Nearly all women experience heavy bleeding at some point. If your periods are on the heavy side but fall into a pattern on a cyclical basis, this type of bleeding may actually be normal for you. If you have some irregularities in your flow that disappear the following month, it’s likely that nothing too serious going on, though you should be assessed for possible pregnancy.

In general, one or two “odd” periods a year is considered normal. But if you experience excessive menstrual bleeding for two consecutive months, or if your periods are heavy, ongoing and erratic, it would be wise to check in with your health-care provider.
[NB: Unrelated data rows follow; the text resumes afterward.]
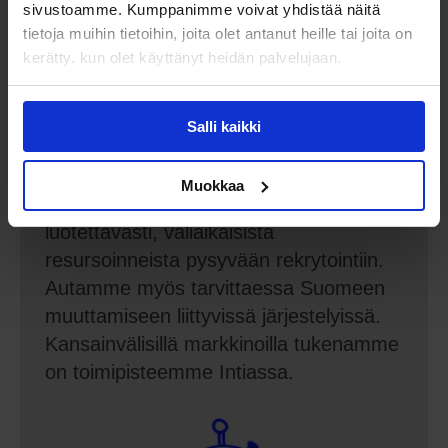
sivustoamme. Kumppanimme voivat yhdistää näitä
tietoja muihin tietoihin, joita olet antanut heille tai joita on
kerätty, kun olet käyttänyt heidän palvelujaan.
Kansainvälinen
rekrytointi
Salli kaikki
Ratkaisemme erilaisia
Muokkaa
teknologiaresurssitarpeita nopeasti ja
luotettavasti, väliaikaisista
resursoinneista pysyvään rekrytointiin.
Autamme myös tarvittaessa Suomeen
muuttamiseen liittyvissä järjestelyissä.
Kansainvälisillä markkinoilla tukenamme
on toimipisteemme Intiassa.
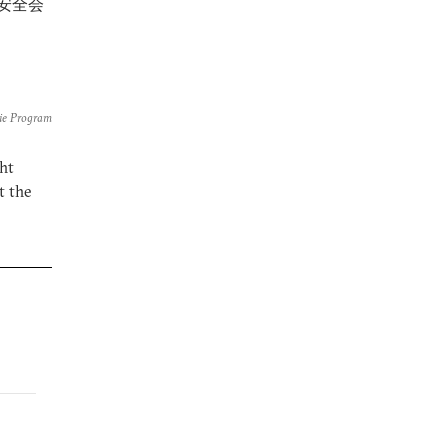
安全会
gie Program
ght
t the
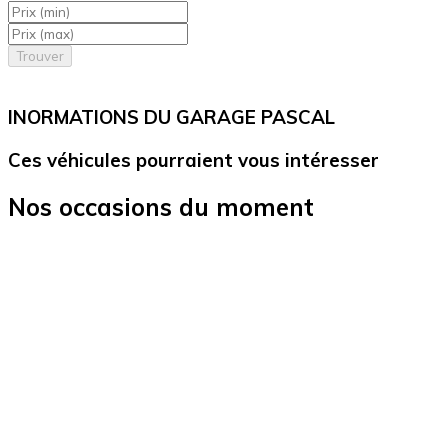
Trouver
Nous avons trouvé
annonces pour vous.
INORMATIONS DU GARAGE PASCAL
Ces véhicules pourraient vous intéresser
Nos occasions du moment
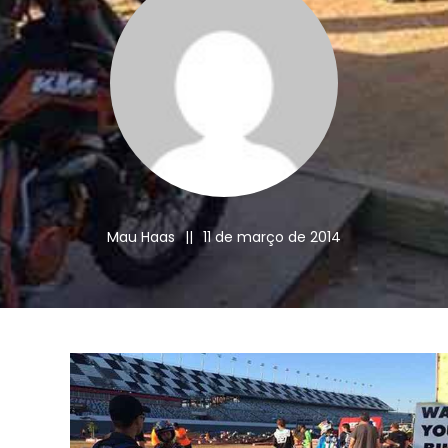
Mau Haas
||
11 de março de 2014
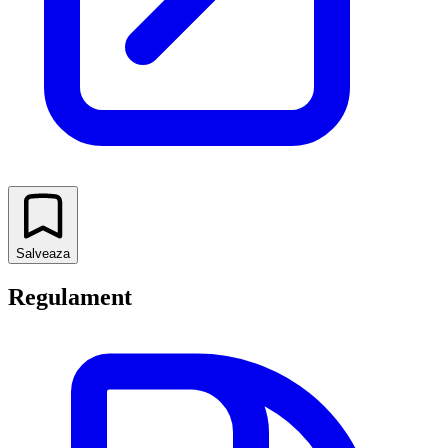
Salveaza
Regulament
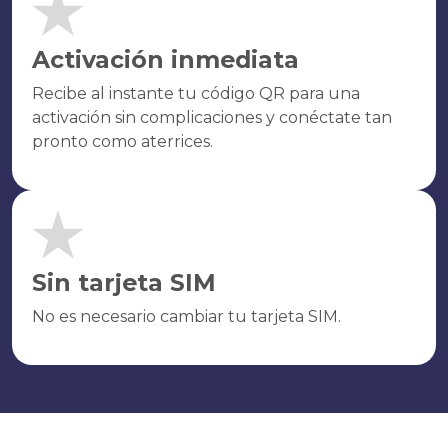
Activación inmediata
Recibe al instante tu código QR para una
activación sin complicaciones y conéctate tan
pronto como aterrices.
Sin tarjeta SIM
No es necesario cambiar tu tarjeta SIM.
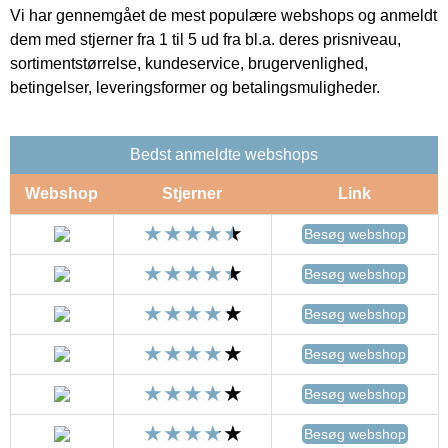
Vi har gennemgået de mest populære webshops og anmeldt
dem med stjerner fra 1 til 5 ud fra bl.a. deres prisniveau,
sortimentstørrelse, kundeservice, brugervenlighed,
betingelser, leveringsformer og betalingsmuligheder.
Bedst anmeldte webshops
Webshop
Stjerner
Link
Besøg webshop
Besøg webshop
Besøg webshop
Besøg webshop
Besøg webshop
Besøg webshop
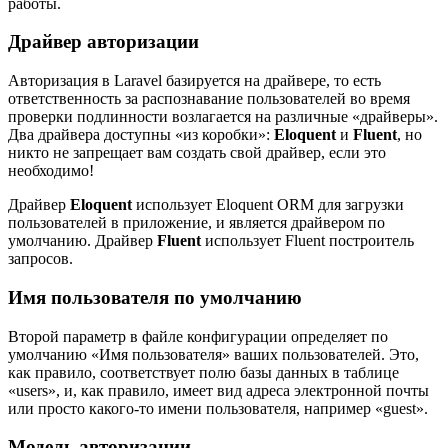
работы.
Драйвер авторизации
Авторизация в Laravel базируется на драйвере, то есть
ответственность за распознавание пользователей во время
проверки подлинности возлагается на различные «драйверы».
Два драйвера доступны «из коробки»:
Eloquent
и
Fluent
, но
никто не запрещает вам создать свой драйвер, если это
необходимо!
Драйвер
Eloquent
использует Eloquent ORM для загрузки
пользователей в приложение, и является драйвером по
умолчанию. Драйвер
Fluent
использует Fluent построитель
запросов.
Имя пользователя по умолчанию
Второй параметр в файле конфигурации определяет по
умолчанию «Имя пользователя» ваших пользователей. Это,
как правило, соответствует полю базы данных в таблице
«users», и, как правило, имеет вид адреса электронной почты
или просто какого-то имени пользователя, например «guest».
Модель авторизации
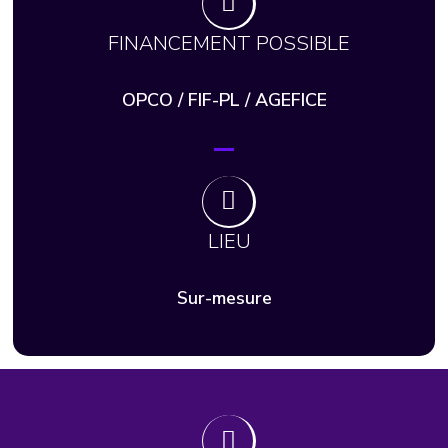
FINANCEMENT POSSIBLE
OPCO / FIF-PL / AGEFICE
LIEU
Sur-mesure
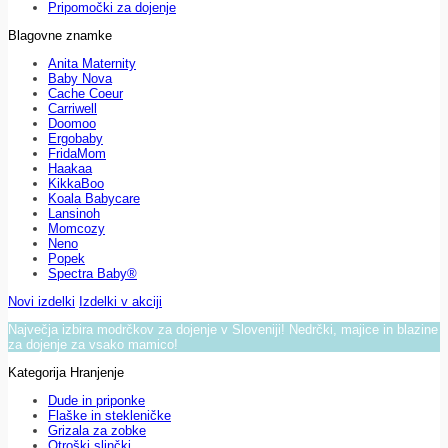
Pripomočki za dojenje
Blagovne znamke
Anita Maternity
Baby Nova
Cache Coeur
Carriwell
Doomoo
Ergobaby
FridaMom
Haakaa
KikkaBoo
Koala Babycare
Lansinoh
Momcozy
Neno
Popek
Spectra Baby®
Novi izdelki
Izdelki v akciji
Največja izbira modrčkov za dojenje v Sloveniji! Nedrčki, majice in blazine
za dojenje za vsako mamico!
Kategorija Hranjenje
Dude in priponke
Flaške in stekleničke
Grizala za zobke
Otroški slinčki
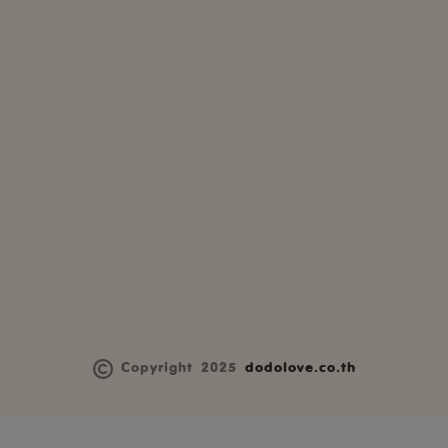
Copyright 2025
dodolove.co.th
Signs and symptoms associated with menorrhagia and hypermenorrhagia include:

  • A menstrual period that lasts longer than 10 days
  • Menstrual flow that includes large blood clots
  • Heavy periods that interfere with your regular lifestyle
  • Constant pain in your lower abdomen combined with heavy menstrual periods
  • Tiredness, fatigue or shortness of breath (symptoms of anemia)
  • Dizziness, lightheadedness or heart palpitations

Causes of menorrhagia

It’s important to track down the cause of menorrhagia so you can find the best solution. Causes of menorrhagia vary widely, but there are several common sources:

  • Fibroids
  • Low levels of progesterone relative to estrogen (common in perimenopause)
  • Endometriosis
  • Hormonal imbalances, including PCOS
  • IUDs, especially copper-based, including when they are first placed

There are other, less common causes of menorrhagia, some more serious than others. These include a thickened endometrium, uterine hyperplasia, polyps, uterine or cervical cancer, ectopic pregnancy, pregnancy, miscarriage, cervical lesions, pelvic inflammatory disease (PID), hypothalamic dysfunction, hyperprolactinemia, parathyroidism or other thyroid problem, or premature ovarian failure (POF).

It’s rare but sometimes monthly bleeding issues are traced to a coagulation problem (coagulopathy) or other blood-related (hematologic) causes. For example, genetic variants such as Von Willebrand’s disease, factor VIII, or factor XI deficiency are relatively uncommon, autosomal (non-sex chromosomal) traits that may be suspected in a woman who has had heavy periods since menarche, bruising issues, or prolonged bleeding after surgery, childbirth or trauma.

Since heavy periods or dysfunctional uterine bleeding (DUB) may be the only sign that a woman might have one of these genetic traits, they frequently go undiagnosed. Simple blood testing can easily identify genetic variants of this type, though you may have to bring this up with your healthcare provider if you think you fit the description for a clotting disorder.

stack of balanced stones

Treatment for menorrhagia — what to expect

The first concern for women with menorrhagia is anemia. A complete blood count (CBC) can show if you need to add an iron supplement and more hormonal support. If hormone levels are low in perimenopause, it’s a good idea to try a combination of nutritional supplementation and endocrine support. When women really need to get bleeding under control, practitioners may turn to synthetic forms of progesterone like Aygestin or Provera.

Most cases of heavy periods can be controlled effectively with diet and exercise modifications, along with a medical-grade nutritional supplement and progesterone support. Targeted phytotherapeutic support such as our Herbal Equilibrium can help keep estrogen-to-progesterone levels more stable as you cycle through the months.

To improve the ability to resolve menorrhagia, it’s best to place equal weight on each impact that emotions and stress may be having on your hormonal cycles. This means supporting your body as necessary, including addressing ongoing emotional issues, as well as making adjustments in your daily patterns to reduce stress and its effects.

Once true hormonal balance is restored, a woman’s body usually resumes its normal menstrual cycles — without having had to resort to extremes like surgery.